Laçin istifa mı ediyor.

Kahretsin. Kalktığım yatağa tekrar çöküp baktım. Olamazdı. Bunu hiç düşünmedim. Neden istifa edecek ki? Tamam ona biraz kötü davramıştım. Biraz mı işkence gibi. Onu kendimden soğutmak için yaptım. İlk başladığı zamanlarda yaptığım birşeydi o zaman katlanmıştı. Ama şimdi ne oldu da böyle oldu.

Elimdeki kağıt parçasına baktım. Beni yıkmaya yetmişti. Amacım Laçin'i soğutmaktı. Kendimden uzaklaştırmak içindi herşey. Benden nefret etmesi içindi

Tek elimde kağıdı karıştırdım farkında bile değildim. Şu aralar ne yaptığımı bile bilmiyordum. Sürekli bir ikilemdeyim. Laçin hayatıma girdiğinden beri böyleyim. Karar alamıyorum karar veremiyorum. Eskisi gibi olamıyorum kendi kontrolümüde kaybedeceğim yakında. Neyi istediğimi bilmiyorum Laçin'i kendimden uzaklaştırmak istedim eğer benden nefret ederse ona yaklaşmak istemezdim. Saçmalık. Onu görmemeye bile dayanamıyordum ki.

Buradan gitmek istemiyordum ama kalkıp aşağı indim. Laçin koltukta uyuyordu. Yanına gidersem buradan çıkamazdım. Elimdeki kırışık kağıdı cebime koydum ve zorla evden çıktım.
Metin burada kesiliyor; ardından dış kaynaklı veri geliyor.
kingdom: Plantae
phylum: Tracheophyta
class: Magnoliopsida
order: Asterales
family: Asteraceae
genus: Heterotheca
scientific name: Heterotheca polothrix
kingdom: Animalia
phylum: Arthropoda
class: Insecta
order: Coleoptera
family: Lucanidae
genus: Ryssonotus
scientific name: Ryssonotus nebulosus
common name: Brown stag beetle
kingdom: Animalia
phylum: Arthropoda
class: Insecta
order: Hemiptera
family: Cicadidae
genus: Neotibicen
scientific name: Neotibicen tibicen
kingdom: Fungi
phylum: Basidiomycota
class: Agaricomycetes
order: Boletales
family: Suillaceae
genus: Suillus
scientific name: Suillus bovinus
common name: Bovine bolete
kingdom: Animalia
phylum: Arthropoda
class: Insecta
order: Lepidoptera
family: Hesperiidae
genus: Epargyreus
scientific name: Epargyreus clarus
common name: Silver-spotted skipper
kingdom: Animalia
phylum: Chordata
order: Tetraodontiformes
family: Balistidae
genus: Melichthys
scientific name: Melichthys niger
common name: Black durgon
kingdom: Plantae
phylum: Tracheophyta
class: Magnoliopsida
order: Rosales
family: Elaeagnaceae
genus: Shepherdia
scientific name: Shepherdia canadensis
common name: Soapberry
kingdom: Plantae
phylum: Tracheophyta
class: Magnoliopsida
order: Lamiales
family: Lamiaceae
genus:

Bugün izin günü zaten benimde işe gitmek yerine birini bulamam gerekiyordu. Telefonumu yokladım.işte burada.

-Görüşmemiz lazım Anıl

-Saat kaç senin haberin var mı Giray?

-Hemen.

Çok geçmeden Anıl karşımda duruyordu. Eski can dostum şuan en büyük can düşmanım olmuştu. Hala neden geri döndü anlamadım. Sadece para aklamak için mi? Sanmıyorum çünkü onu iyi tanıyorum. Yüzü aynıydı çocukluğundan beri hiç değişmemişti saf ve masum görünürdü. Elbette bu onun en büyük silahıydı.

-Neden geri döndün?

Diye söze girdim.

-Ne ben mi? Hayır Giray ben geri dönmedim ben zaten buradayım. Ama sen bırakıp gittin.

-Sana benimle kalmanı önerdim.

-Biliyormusun çok merak ettim. Sonunda bir ailen oldu değil mi hemde zengin. Bir şirkette yönetici oldun. Temiz bir hayat. Rahat bir yaşam. Herşey elinin altında. Tabi bunlara sahip olunca bizi sildin öyle değil mi?

-Ben kimseyi silmedim. Sana benimle gelip yeniden başlamanı artık kirli işleri bırakmanı söyledim. Sahip olduğum herşeyi seninle paylaşabilirdim.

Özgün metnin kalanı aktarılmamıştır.